Last night I watched two movies.
Transformation: The Life and Legacy of Werner Erhard.
This is quite a fun trip down memory lane for anybody who took est (or, in my case, Lifespring — basically the same thing).
I did all the trainings they offered in 1980. Basic, IPE, and TC 12, in Seattle. At the time, it was so different from normal education that many of my friends and family members thought I was in a cult or new religion. ABC’s 20/20 did an exposé accusing Lifespring of being a cult. (I think they actually shot footage of the training I was in). My mother talked with a psychiatrist about how to get me deprogrammed. She wanted me to talk to him, which I did, from a pay phone in Seattle. est and Lifespring were his special interests. He told me I was in a cult.
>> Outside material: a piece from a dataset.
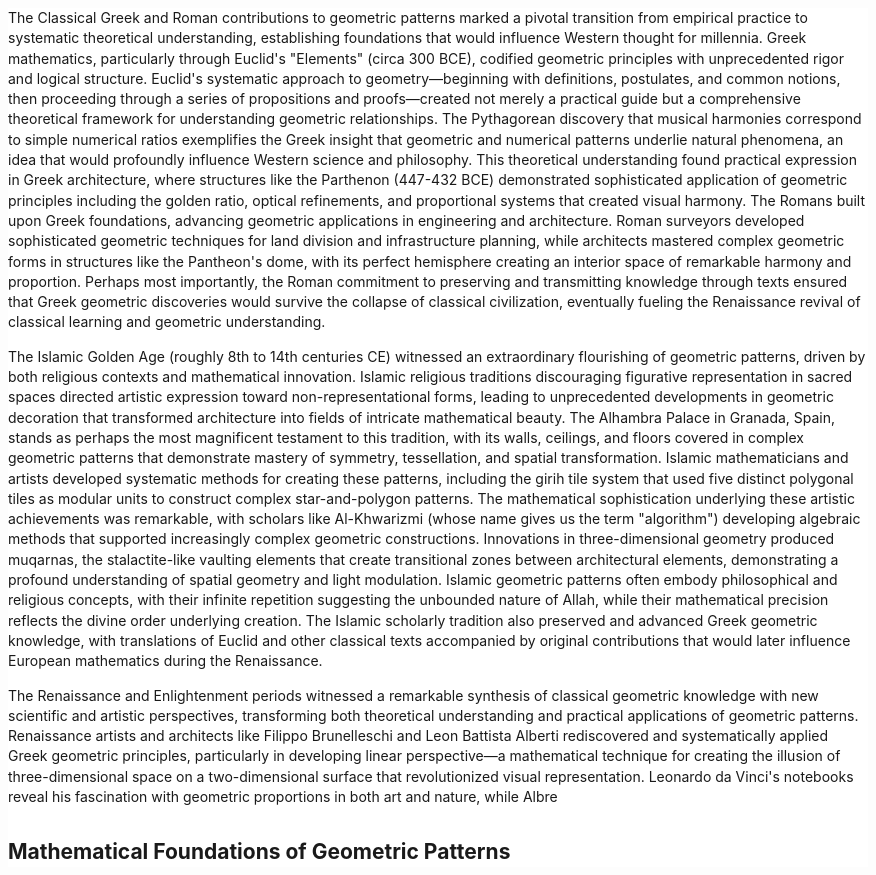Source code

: The Classical Greek and Roman contributions to geometric patterns marked a pivotal transition from empirical practice to systematic theoretical understanding, establishing foundations that would influence Western thought for millennia. Greek mathematics, particularly through Euclid's "Elements" (circa 300 BCE), codified geometric principles with unprecedented rigor and logical structure. Euclid's systematic approach to geometry—beginning with definitions, postulates, and common notions, then proceeding through a series of propositions and proofs—created not merely a practical guide but a comprehensive theoretical framework for understanding geometric relationships. The Pythagorean discovery that musical harmonies correspond to simple numerical ratios exemplifies the Greek insight that geometric and numerical patterns underlie natural phenomena, an idea that would profoundly influence Western science and philosophy. This theoretical understanding found practical expression in Greek architecture, where structures like the Parthenon (447-432 BCE) demonstrated sophisticated application of geometric principles including the golden ratio, optical refinements, and proportional systems that created visual harmony. The Romans built upon Greek foundations, advancing geometric applications in engineering and architecture. Roman surveyors developed sophisticated geometric techniques for land division and infrastructure planning, while architects mastered complex geometric forms in structures like the Pantheon's dome, with its perfect hemisphere creating an interior space of remarkable harmony and proportion. Perhaps most importantly, the Roman commitment to preserving and transmitting knowledge through texts ensured that Greek geometric discoveries would survive the collapse of classical civilization, eventually fueling the Renaissance revival of classical learning and geometric understanding.

The Islamic Golden Age (roughly 8th to 14th centuries CE) witnessed an extraordinary flourishing of geometric patterns, driven by both religious contexts and mathematical innovation. Islamic religious traditions discouraging figurative representation in sacred spaces directed artistic expression toward non-representational forms, leading to unprecedented developments in geometric decoration that transformed architecture into fields of intricate mathematical beauty. The Alhambra Palace in Granada, Spain, stands as perhaps the most magnificent testament to this tradition, with its walls, ceilings, and floors covered in complex geometric patterns that demonstrate mastery of symmetry, tessellation, and spatial transformation. Islamic mathematicians and artists developed systematic methods for creating these patterns, including the girih tile system that used five distinct polygonal tiles as modular units to construct complex star-and-polygon patterns. The mathematical sophistication underlying these artistic achievements was remarkable, with scholars like Al-Khwarizmi (whose name gives us the term "algorithm") developing algebraic methods that supported increasingly complex geometric constructions. Innovations in three-dimensional geometry produced muqarnas, the stalactite-like vaulting elements that create transitional zones between architectural elements, demonstrating a profound understanding of spatial geometry and light modulation. Islamic geometric patterns often embody philosophical and religious concepts, with their infinite repetition suggesting the unbounded nature of Allah, while their mathematical precision reflects the divine order underlying creation. The Islamic scholarly tradition also preserved and advanced Greek geometric knowledge, with translations of Euclid and other classical texts accompanied by original contributions that would later influence European mathematics during the Renaissance.

The Renaissance and Enlightenment periods witnessed a remarkable synthesis of classical geometric knowledge with new scientific and artistic perspectives, transforming both theoretical understanding and practical applications of geometric patterns. Renaissance artists and architects like Filippo Brunelleschi and Leon Battista Alberti rediscovered and systematically applied Greek geometric principles, particularly in developing linear perspective—a mathematical technique for creating the illusion of three-dimensional space on a two-dimensional surface that revolutionized visual representation. Leonardo da Vinci's notebooks reveal his fascination with geometric proportions in both art and nature, while Albre

## Mathematical Foundations of Geometric Patterns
Now, thirty years later, I can honestly say what hundreds of thousands of other graduates have said: it made a profound difference in the quality of my life, and I’ve lived my life differently as a result.
And it’s not a cult. Or a religion. It’s an educational course. In fact, I audited the Basic Training twice again, years later, and received renewal credit toward my teacher’s license.
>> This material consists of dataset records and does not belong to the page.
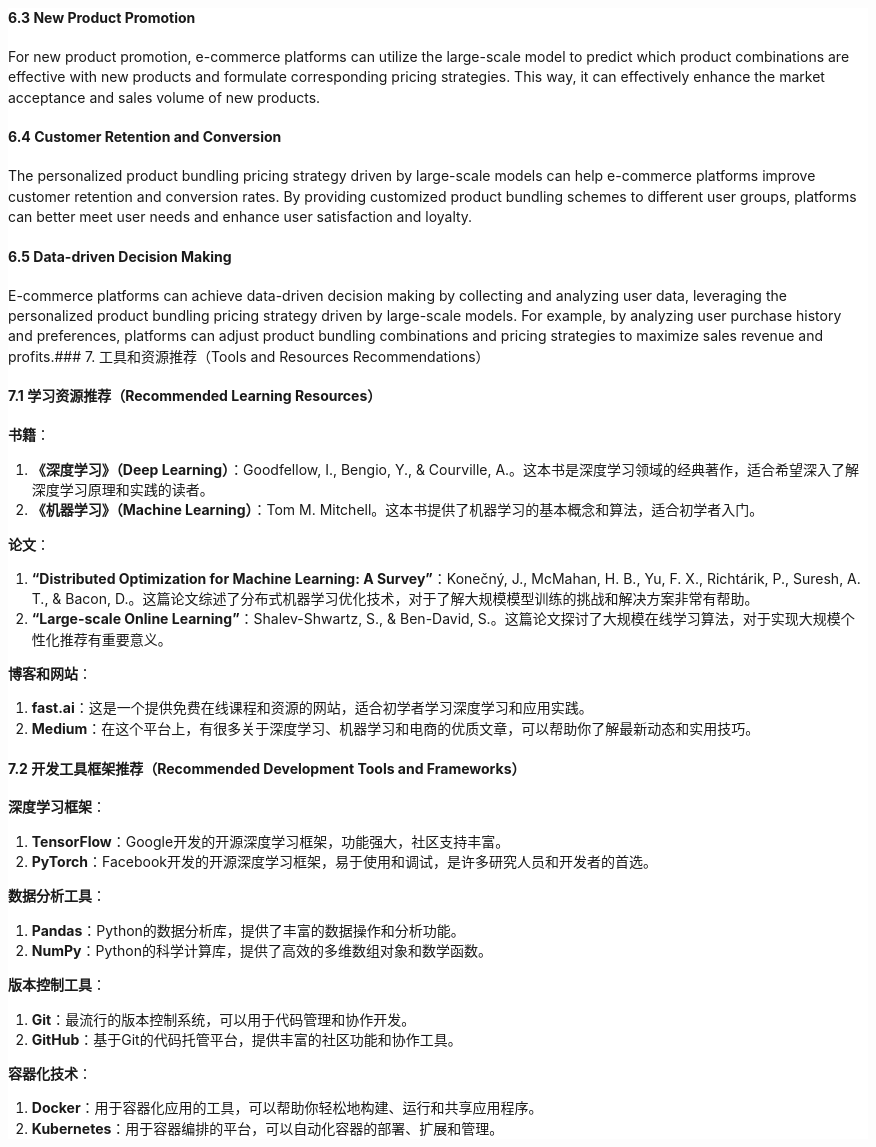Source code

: #### 6.3 New Product Promotion

For new product promotion, e-commerce platforms can utilize the large-scale model to predict which product combinations are effective with new products and formulate corresponding pricing strategies. This way, it can effectively enhance the market acceptance and sales volume of new products.

#### 6.4 Customer Retention and Conversion

The personalized product bundling pricing strategy driven by large-scale models can help e-commerce platforms improve customer retention and conversion rates. By providing customized product bundling schemes to different user groups, platforms can better meet user needs and enhance user satisfaction and loyalty.

#### 6.5 Data-driven Decision Making

E-commerce platforms can achieve data-driven decision making by collecting and analyzing user data, leveraging the personalized product bundling pricing strategy driven by large-scale models. For example, by analyzing user purchase history and preferences, platforms can adjust product bundling combinations and pricing strategies to maximize sales revenue and profits.### 7. 工具和资源推荐（Tools and Resources Recommendations）

#### 7.1 学习资源推荐（Recommended Learning Resources）

**书籍**：
1. **《深度学习》（Deep Learning）**：Goodfellow, I., Bengio, Y., & Courville, A.。这本书是深度学习领域的经典著作，适合希望深入了解深度学习原理和实践的读者。
2. **《机器学习》（Machine Learning）**：Tom M. Mitchell。这本书提供了机器学习的基本概念和算法，适合初学者入门。

**论文**：
1. **“Distributed Optimization for Machine Learning: A Survey”**：Konečný, J., McMahan, H. B., Yu, F. X., Richtárik, P., Suresh, A. T., & Bacon, D.。这篇论文综述了分布式机器学习优化技术，对于了解大规模模型训练的挑战和解决方案非常有帮助。
2. **“Large-scale Online Learning”**：Shalev-Shwartz, S., & Ben-David, S.。这篇论文探讨了大规模在线学习算法，对于实现大规模个性化推荐有重要意义。

**博客和网站**：
1. **fast.ai**：这是一个提供免费在线课程和资源的网站，适合初学者学习深度学习和应用实践。
2. **Medium**：在这个平台上，有很多关于深度学习、机器学习和电商的优质文章，可以帮助你了解最新动态和实用技巧。

#### 7.2 开发工具框架推荐（Recommended Development Tools and Frameworks）

**深度学习框架**：
1. **TensorFlow**：Google开发的开源深度学习框架，功能强大，社区支持丰富。
2. **PyTorch**：Facebook开发的开源深度学习框架，易于使用和调试，是许多研究人员和开发者的首选。

**数据分析工具**：
1. **Pandas**：Python的数据分析库，提供了丰富的数据操作和分析功能。
2. **NumPy**：Python的科学计算库，提供了高效的多维数组对象和数学函数。

**版本控制工具**：
1. **Git**：最流行的版本控制系统，可以用于代码管理和协作开发。
2. **GitHub**：基于Git的代码托管平台，提供丰富的社区功能和协作工具。

**容器化技术**：
1. **Docker**：用于容器化应用的工具，可以帮助你轻松地构建、运行和共享应用程序。
2. **Kubernetes**：用于容器编排的平台，可以自动化容器的部署、扩展和管理。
The most interesting thing about revisiting this material now is to see how mainstream this kind of education has become in the time since then.
Experiential learning has been around forever. But formalized experiential education was a little radical then.
Dr. Phil and Oprah use a similar approach with their guests every day. Countless books and DVD’s help people gain similar awareness.
Phrases like “getting it,” “experiencing a breakthrough,” “thinking outside the box,” “coming from” a certain “place,” “what you resist, persists,” (est), “what you resist is what you become,” (Lifespring), “thanks for sharing,” and “making a difference” were strange jargon from the training then. Schools and businesses use these terms regularly now.
In 1980, the concept of “accountability” — a primary tenet of Lifespring — was something new and weird and different to many people. Since the 90’s, that’s been the big push in public education — although I would suggest that it’s only the same word but applied very differently.
LGATs (large group awareness trainings) take a stand that’s really simple: Every person is important. People can make difference in other people’s lives. The world can be a better place in which to live. It’s possible to spend structured time with other people, with a facilitator, and put this vision into action.
Crazy back then. Normal now.
The other movie I saw was Julie & Julia, which was thoroughly enjoyable. I saw it right after a Thanksgiving feast and got hungry again!